Task to carry out: Retype each of the following lines character for character, keeping their order and line breaks.

Stored data entries:
^^^^
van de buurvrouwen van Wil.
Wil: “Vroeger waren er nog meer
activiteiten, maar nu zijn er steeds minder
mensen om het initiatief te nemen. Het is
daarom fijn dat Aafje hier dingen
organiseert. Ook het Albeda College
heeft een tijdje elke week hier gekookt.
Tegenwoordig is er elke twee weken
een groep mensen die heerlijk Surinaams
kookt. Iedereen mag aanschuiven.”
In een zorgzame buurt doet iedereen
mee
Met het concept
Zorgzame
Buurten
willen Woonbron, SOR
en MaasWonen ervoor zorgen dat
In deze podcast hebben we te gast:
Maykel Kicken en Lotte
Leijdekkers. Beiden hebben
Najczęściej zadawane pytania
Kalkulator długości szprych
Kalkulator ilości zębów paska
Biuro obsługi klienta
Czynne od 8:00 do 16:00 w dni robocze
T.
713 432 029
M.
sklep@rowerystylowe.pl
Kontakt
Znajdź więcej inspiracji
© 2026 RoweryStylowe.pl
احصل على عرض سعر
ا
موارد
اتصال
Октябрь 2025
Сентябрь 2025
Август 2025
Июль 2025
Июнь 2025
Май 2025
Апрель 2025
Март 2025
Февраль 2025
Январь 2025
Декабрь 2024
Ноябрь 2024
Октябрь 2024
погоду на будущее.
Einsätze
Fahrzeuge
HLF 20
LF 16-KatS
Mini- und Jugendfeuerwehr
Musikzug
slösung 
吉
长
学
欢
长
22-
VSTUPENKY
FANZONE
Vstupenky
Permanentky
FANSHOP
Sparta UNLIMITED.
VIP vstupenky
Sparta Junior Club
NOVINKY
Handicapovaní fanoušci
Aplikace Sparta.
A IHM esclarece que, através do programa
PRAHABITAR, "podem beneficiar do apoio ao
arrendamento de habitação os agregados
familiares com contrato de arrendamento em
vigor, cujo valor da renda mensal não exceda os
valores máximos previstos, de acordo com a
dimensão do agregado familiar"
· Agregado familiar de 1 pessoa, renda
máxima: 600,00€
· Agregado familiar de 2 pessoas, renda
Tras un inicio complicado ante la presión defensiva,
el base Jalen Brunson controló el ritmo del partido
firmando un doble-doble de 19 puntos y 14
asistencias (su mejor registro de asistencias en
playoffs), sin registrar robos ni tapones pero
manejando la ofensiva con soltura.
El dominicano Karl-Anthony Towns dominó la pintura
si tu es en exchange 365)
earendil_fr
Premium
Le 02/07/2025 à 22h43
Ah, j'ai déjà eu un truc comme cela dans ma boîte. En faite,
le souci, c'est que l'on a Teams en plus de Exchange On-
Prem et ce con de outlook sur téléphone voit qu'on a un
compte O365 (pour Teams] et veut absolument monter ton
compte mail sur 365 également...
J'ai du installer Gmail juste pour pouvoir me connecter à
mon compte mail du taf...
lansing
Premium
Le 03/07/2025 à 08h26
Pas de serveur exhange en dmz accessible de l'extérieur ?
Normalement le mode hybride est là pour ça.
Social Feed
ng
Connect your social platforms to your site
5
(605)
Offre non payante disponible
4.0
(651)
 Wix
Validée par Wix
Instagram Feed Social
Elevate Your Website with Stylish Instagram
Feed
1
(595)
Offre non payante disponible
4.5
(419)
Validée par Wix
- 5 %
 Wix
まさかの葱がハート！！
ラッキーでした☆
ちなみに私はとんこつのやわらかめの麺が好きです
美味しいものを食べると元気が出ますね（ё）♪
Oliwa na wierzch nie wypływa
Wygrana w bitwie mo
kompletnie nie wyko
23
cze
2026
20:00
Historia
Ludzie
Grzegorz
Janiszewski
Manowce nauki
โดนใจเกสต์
^^^^
Finished exercise:
van de buurvrouwen van Wil.
Wil: “Vroeger waren er nog meer
activiteiten, maar nu zijn er steeds minder
mensen om het initiatief te nemen. Het is
daarom fijn dat Aafje hier dingen
organiseert. Ook het Albeda College
heeft een tijdje elke week hier gekookt.
Tegenwoordig is er elke twee weken
een groep mensen die heerlijk Surinaams
kookt. Iedereen mag aanschuiven.”
In een zorgzame buurt doet iedereen
mee
Met het concept
Zorgzame
Buurten
willen Woonbron, SOR
en MaasWonen ervoor zorgen dat
In deze podcast hebben we te gast:
Maykel Kicken en Lotte
Leijdekkers. Beiden hebben
Najczęściej zadawane pytania
Kalkulator długości szprych
Kalkulator ilości zębów paska
Biuro obsługi klienta
Czynne od 8:00 do 16:00 w dni robocze
T.
713 432 029
M.
sklep@rowerystylowe.pl
Kontakt
Znajdź więcej inspiracji
© 2026 RoweryStylowe.pl
احصل على عرض سعر
ا
موارد
اتصال
Октябрь 2025
Сентябрь 2025
Август 2025
Июль 2025
Июнь 2025
Май 2025
Апрель 2025
Март 2025
Февраль 2025
Январь 2025
Декабрь 2024
Ноябрь 2024
Октябрь 2024
погоду на будущее.
Einsätze
Fahrzeuge
HLF 20
LF 16-KatS
Mini- und Jugendfeuerwehr
Musikzug
slösung 
吉
长
学
欢
长
22-
VSTUPENKY
FANZONE
Vstupenky
Permanentky
FANSHOP
Sparta UNLIMITED.
VIP vstupenky
Sparta Junior Club
NOVINKY
Handicapovaní fanoušci
Aplikace Sparta.
A IHM esclarece que, através do programa
PRAHABITAR, "podem beneficiar do apoio ao
arrendamento de habitação os agregados
familiares com contrato de arrendamento em
vigor, cujo valor da renda mensal não exceda os
valores máximos previstos, de acordo com a
dimensão do agregado familiar"
· Agregado familiar de 1 pessoa, renda
máxima: 600,00€
· Agregado familiar de 2 pessoas, renda
Tras un inicio complicado ante la presión defensiva,
el base Jalen Brunson controló el ritmo del partido
firmando un doble-doble de 19 puntos y 14
asistencias (su mejor registro de asistencias en
playoffs), sin registrar robos ni tapones pero
manejando la ofensiva con soltura.
El dominicano Karl-Anthony Towns dominó la pintura
si tu es en exchange 365)
earendil_fr
Premium
Le 02/07/2025 à 22h43
Ah, j'ai déjà eu un truc comme cela dans ma boîte. En faite,
le souci, c'est que l'on a Teams en plus de Exchange On-
Prem et ce con de outlook sur téléphone voit qu'on a un
compte O365 (pour Teams] et veut absolument monter ton
compte mail sur 365 également...
J'ai du installer Gmail juste pour pouvoir me connecter à
mon compte mail du taf...
lansing
Premium
Le 03/07/2025 à 08h26
Pas de serveur exhange en dmz accessible de l'extérieur ?
Normalement le mode hybride est là pour ça.
Social Feed
ng
Connect your social platforms to your site
5
(605)
Offre non payante disponible
4.0
(651)
 Wix
Validée par Wix
Instagram Feed Social
Elevate Your Website with Stylish Instagram
Feed
1
(595)
Offre non payante disponible
4.5
(419)
Validée par Wix
- 5 %
 Wix
まさかの葱がハート！！
ラッキーでした☆
ちなみに私はとんこつのやわらかめの麺が好きです
美味しいものを食べると元気が出ますね（ё）♪
Oliwa na wierzch nie wypływa
Wygrana w bitwie mo
kompletnie nie wyko
23
cze
2026
20:00
Historia
Ludzie
Grzegorz
Janiszewski
Manowce nauki
โดนใจเกสต์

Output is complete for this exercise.